The robot was programmed to autonomously formulate hypotheses, design experiments to test them, and even program other laboratory robots to perform these experiments and ultimately learn from these results.
“Non-trivial” discoveries
"Adam" was tasked with exploring the inner workings of yeast and discovered previously unknown "gene functions."
These findings are "modest" but "not trivial" for all that, the authors said in their article.
A second scientific robot called "Eve" was later created to study drug candidates for malaria and other tropical diseases.
With such robots, " it costs less money to conduct research, and they work 24 hours a day," says Ross D. King, adding that they are also more rigorous in monitoring processes.
The researcher concedes, however, that AI is far from being at the level of a Nobel-winning scientist. For that to happen, it would require "much more intelligent" robots capable of "understanding the situation as a whole" to compete with the Nobels.
"Not about to be replaced"
" The scientific tradition is not about to be replaced by machines," Inga Strümke, associate professor at the Norwegian University of Science and Technology, told AFP.
" That doesn't mean it's impossible," she adds, saying it is " certainly " clear that AI is having and will have an impact on how science is conducted.
A good example is the AI model Alphafold, developed by Google Deepmind, which can predict the three-dimensional structure of proteins based on their amino acid.
“We knew there was a relationship between amino acids and the final three-dimensional shape of proteins and that we could use machine learning to find it,” Strümke says. Artificial intelligence, the next rival of Nobel laureates?
But these calculations are too complex for humans and " the machine has done something that no human could do," she continued.
Alphafold has at the same time highlighted the weakness of current AI models such as neural networks, according to it.
Artificial intelligence, the next rival of Nobel laureates?
They are very good at processing massive amounts of information and coming up with an answer, but not able to explain why that answer is correct.
So, while the more than 200 million protein structures predicted by Alphafold are " extremely useful," Strumke said, " they don't tell us anything about microbiology."
Assisted by AI
For her, science seeks to understand the universe and not simply to "make the right assumption."
Yet Alphafold's groundbreaking work has led experts to place its designers among potential candidates for a Nobel Prize.
Google DeepMind Director John M. Jumper and CEO and co-founder Demis Hassabis have already received the prestigious Lasker Prize in 2023.

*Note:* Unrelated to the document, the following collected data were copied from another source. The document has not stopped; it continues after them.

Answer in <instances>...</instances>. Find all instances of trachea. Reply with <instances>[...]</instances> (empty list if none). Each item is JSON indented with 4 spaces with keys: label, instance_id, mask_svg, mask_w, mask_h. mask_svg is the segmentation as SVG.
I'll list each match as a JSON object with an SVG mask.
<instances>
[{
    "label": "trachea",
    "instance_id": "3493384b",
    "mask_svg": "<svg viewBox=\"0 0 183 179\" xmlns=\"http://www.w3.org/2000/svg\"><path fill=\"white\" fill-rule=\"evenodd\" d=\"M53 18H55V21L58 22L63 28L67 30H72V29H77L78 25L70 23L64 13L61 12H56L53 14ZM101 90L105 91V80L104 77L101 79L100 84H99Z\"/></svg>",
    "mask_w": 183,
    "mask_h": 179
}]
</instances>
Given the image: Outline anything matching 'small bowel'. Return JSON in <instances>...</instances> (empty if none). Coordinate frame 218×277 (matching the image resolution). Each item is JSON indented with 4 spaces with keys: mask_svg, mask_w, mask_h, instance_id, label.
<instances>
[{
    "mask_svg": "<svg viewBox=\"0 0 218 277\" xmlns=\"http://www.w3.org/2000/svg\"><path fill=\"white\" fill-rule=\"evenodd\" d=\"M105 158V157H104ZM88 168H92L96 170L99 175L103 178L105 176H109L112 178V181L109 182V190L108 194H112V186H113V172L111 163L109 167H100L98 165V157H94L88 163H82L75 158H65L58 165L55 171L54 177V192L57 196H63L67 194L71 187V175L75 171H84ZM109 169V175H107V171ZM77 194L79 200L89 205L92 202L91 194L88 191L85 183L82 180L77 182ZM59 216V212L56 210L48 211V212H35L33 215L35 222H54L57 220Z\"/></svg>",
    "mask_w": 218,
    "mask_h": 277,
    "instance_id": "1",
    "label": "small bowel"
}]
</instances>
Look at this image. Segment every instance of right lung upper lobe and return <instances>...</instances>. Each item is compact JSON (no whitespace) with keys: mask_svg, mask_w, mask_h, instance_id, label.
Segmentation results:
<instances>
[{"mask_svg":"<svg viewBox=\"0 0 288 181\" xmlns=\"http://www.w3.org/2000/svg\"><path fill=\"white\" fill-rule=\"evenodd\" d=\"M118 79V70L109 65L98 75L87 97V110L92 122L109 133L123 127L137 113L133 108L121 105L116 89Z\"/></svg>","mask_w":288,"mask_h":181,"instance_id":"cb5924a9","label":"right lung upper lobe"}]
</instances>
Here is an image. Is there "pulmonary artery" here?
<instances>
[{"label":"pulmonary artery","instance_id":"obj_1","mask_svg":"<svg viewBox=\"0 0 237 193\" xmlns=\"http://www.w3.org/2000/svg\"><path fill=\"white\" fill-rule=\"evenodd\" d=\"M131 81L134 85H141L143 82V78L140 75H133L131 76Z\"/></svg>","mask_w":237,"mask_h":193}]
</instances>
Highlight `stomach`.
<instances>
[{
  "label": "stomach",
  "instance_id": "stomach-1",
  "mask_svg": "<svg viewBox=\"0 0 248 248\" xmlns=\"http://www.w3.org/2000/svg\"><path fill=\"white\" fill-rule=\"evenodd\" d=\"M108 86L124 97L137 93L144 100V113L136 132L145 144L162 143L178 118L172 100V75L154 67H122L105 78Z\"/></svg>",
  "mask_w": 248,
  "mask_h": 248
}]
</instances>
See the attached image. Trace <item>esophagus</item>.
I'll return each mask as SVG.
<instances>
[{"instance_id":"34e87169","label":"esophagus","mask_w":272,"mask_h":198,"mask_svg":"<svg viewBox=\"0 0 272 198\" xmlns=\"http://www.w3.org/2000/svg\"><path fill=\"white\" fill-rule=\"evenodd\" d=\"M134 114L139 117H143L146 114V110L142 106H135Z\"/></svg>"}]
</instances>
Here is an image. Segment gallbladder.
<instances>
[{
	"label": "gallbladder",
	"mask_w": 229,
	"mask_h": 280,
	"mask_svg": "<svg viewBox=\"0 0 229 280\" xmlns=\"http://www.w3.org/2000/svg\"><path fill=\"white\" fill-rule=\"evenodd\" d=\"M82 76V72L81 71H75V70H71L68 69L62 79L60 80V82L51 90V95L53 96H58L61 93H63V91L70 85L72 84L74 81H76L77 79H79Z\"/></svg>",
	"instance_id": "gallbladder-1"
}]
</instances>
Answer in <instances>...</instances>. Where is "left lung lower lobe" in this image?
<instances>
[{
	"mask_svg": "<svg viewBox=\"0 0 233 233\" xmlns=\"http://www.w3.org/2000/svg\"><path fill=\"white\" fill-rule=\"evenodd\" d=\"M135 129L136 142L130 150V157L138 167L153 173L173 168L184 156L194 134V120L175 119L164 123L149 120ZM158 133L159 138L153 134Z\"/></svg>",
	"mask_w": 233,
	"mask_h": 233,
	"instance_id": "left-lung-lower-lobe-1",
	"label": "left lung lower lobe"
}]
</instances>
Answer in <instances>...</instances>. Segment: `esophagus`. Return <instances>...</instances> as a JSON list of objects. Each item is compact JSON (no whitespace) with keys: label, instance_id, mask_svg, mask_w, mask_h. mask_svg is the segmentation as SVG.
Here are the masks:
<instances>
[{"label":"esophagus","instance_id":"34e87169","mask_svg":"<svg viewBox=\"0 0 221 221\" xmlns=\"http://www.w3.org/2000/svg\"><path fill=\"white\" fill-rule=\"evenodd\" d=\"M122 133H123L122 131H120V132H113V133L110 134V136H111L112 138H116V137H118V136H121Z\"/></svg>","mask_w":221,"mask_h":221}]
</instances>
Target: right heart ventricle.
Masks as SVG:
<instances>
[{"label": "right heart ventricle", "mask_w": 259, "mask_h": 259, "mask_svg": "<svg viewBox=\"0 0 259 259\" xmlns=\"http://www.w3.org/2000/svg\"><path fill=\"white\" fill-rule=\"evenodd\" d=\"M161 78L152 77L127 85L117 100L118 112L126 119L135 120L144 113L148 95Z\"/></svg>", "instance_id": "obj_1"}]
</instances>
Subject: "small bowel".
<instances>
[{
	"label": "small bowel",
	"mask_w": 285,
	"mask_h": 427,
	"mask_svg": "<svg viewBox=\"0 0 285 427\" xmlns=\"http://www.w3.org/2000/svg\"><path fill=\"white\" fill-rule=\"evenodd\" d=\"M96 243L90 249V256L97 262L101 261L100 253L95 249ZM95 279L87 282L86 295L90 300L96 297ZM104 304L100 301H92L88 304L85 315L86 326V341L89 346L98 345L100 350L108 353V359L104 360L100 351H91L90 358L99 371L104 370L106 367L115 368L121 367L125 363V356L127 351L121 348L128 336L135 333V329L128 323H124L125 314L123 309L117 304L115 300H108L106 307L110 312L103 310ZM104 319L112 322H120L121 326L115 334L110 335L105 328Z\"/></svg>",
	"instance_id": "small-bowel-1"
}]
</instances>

They are listed in the data of the Clarivate analysis firm, which predicts potential Nobel laureates in science based on citations in research papers.
David Pendlebury, the firm's director, admits that while Jumper and Hassabis' 2021 paper has been cited thousands of times, it would be unusual for the Nobel jury to reward work so quickly after its publication.
The Nobel Prizes usually reward discoveries that date back several decades.
But he believes AI-assisted research will soon feature prominently in Nobel prize-winning work.
" I'm sure that in the next decade there will be Nobel Prize winners that will be assisted in some way by computing, and computing these days is increasingly AI," Pendlebury told AFP.